Saved entries
┄┄┄┄┄┄┄┄┄┄

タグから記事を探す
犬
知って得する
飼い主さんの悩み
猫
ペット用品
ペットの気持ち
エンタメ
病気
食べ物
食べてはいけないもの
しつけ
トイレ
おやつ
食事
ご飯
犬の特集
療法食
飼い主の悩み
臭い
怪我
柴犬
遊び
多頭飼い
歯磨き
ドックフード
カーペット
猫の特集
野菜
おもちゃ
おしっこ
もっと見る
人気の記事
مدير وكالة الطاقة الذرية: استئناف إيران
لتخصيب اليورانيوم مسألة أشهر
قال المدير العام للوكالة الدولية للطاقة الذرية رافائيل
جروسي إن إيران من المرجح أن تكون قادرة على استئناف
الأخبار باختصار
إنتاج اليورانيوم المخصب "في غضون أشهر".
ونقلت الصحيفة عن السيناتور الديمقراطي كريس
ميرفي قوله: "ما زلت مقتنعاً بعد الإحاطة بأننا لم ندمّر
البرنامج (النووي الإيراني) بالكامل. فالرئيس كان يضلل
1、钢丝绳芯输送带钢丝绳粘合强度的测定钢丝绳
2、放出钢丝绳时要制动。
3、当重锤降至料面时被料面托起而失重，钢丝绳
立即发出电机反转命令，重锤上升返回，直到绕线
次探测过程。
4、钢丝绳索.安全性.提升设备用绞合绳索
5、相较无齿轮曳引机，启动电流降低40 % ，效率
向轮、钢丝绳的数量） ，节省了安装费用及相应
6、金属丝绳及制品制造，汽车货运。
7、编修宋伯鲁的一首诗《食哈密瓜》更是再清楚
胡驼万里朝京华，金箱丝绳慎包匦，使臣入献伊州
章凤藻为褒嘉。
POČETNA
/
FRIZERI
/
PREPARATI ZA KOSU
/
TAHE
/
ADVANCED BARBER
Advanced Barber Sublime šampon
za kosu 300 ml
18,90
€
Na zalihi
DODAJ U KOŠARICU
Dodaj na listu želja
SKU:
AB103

┄┄┄┄┄┄┄┄┄┄

Exercise instructions -
Report the number of lines above containing the word "اليورانيوم", with no other text.

Solution to the exercise -
2